Le tabac reste-t-il aujourd’hui un enjeu majeur de santé publique ?
Ménana Chemini : Oui, clairement. Même si les chiffres montrent une baisse du tabagisme ces dernières années, le tabac reste la première cause de mortalité évitable en France. En 2024, la consommation quotidienne a diminué au niveau national, mais en Bourgogne-Franche-Comté nous restons au-dessus de certaines moyennes avec près de 19,2 % de consommateurs quotidiens. Cela reste considérable.
Quel est aujourd’hui le rôle de Tab’Agir en Bourgogne-Franche-Comté ?
Ménana Chemini : Tab’Agir est une association régionale financée par l’Agence régionale de santé Bourgogne-Franche-Comté. Notre mission principale est d’accompagner le sevrage tabagique sur l’ensemble du territoire régional. Pour cela, nous formons des professionnels de santé de proximité : médecins, sages-femmes, infirmiers en pratique avancée, psychologues ou encore diététiciennes. L’objectif est que chaque personne souhaitant arrêter de fumer puisse trouver un accompagnement proche de chez elle.

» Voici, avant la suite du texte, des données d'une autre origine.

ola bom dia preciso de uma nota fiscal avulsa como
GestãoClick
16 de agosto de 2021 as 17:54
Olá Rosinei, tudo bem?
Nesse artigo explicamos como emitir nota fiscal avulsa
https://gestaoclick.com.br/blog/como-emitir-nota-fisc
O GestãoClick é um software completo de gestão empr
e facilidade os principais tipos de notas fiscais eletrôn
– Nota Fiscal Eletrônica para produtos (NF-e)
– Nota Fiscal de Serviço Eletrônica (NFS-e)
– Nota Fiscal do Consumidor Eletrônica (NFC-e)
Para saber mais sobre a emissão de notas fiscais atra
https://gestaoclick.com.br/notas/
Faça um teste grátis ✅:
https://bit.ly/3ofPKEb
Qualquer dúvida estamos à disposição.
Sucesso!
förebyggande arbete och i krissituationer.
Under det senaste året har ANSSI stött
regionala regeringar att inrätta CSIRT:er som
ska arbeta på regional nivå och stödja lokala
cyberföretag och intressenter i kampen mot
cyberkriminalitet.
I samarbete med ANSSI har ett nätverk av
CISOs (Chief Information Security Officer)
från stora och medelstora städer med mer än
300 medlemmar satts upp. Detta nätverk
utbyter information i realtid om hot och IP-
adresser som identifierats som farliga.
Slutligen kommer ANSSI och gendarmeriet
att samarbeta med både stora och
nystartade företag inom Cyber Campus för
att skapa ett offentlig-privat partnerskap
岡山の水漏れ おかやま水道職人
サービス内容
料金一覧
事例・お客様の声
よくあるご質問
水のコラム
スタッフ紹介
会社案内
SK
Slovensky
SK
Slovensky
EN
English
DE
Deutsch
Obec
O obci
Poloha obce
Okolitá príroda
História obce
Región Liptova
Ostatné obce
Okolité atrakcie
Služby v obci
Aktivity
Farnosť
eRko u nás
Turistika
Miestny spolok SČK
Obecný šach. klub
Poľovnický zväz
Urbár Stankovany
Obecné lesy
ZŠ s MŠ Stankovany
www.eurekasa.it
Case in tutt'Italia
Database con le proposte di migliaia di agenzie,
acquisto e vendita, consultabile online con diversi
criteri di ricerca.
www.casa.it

Clémentine Neslany : Nous proposons aussi un suivi pluriprofessionnel. Le patient peut bénéficier d’un accompagnement psychologique ou diététique entièrement pris en charge par l’association durant les quatre premières consultations. Beaucoup de personnes ont peur de prendre du poids ou craignent les effets du manque. Cet accompagnement permet justement de lever certains freins.
Quels profils viennent chercher de l’aide auprès de Tab’Agir ?
Clémentine Neslany : Nous avons accompagné environ 1 000 patients en 2025. La majorité sont des femmes, avec une moyenne d’âge autour de 50 ans. Ce sont souvent des personnes qui ont déjà essayé d’arrêter seules plusieurs fois et qui arrivent à un moment où elles se disent qu’elles ont besoin d’aide. Beaucoup nous disent : “J’aurais aimé connaître ce dispositif avant.”
Pourquoi est-il si difficile d’arrêter de fumer ?
Ménana Chemini : Le tabac est une addiction très forte. Les personnes évoquent souvent la peur du manque, la peur de souffrir pendant le sevrage ou encore la crainte de changer leurs habitudes. Pour certains, la cigarette est devenue une forme de compagnon du quotidien. Il y a aussi cette idée que ce n’est “jamais le bon moment” pour arrêter.
Clémentine Neslany : « On entend aussi beaucoup : “C’est mon seul plaisir.” Certaines personnes voient la cigarette comme un espace de liberté ou un réconfort. Et puis il y a le manque de confiance en soi. Beaucoup pensent qu’ils ne seront pas capables d’y arriver. C’est justement pour cela que l’accompagnement humain est essentiel.
Le prix du paquet peut-il être un déclencheur ?
Clémentine Neslany : « Oui, clairement. La santé reste le premier motif d’arrêt, souvent après un problème médical comme un infarctus ou un AVC, mais le coût du tabac revient énormément dans les discussions. Aujourd’hui, certaines personnes réalisent qu’elles dépensent des centaines d’euros chaque mois et qu’elles ne sont finalement plus libres face à cette addiction. »
Quel message souhaitez-vous faire passer à l’occasion de la Journée mondiale sans tabac ?
Ménana Chemini : Le plus important, c’est de ne jamais culpabiliser les fumeurs. Même une tentative d’arrêt, même une baisse de consommation, reste une victoire. La rechute fait partie du processus. Il faut arrêter de la voir comme un échec. Et surtout, il n’est jamais trop tard pour arrêter de fumer.
Clémentine Neslany : « Nous travaillons aussi énormément auprès des jeunes, notamment autour de la cigarette électronique et des produits très aromatisés qui attirent beaucoup les adolescents. Aujourd’hui, la prévention ne passe plus par des discours culpabilisants ou par la peur. Nous travaillons davantage sur les compétences psychosociales, l’esprit critique, la gestion des émotions ou encore la capacité à dire non.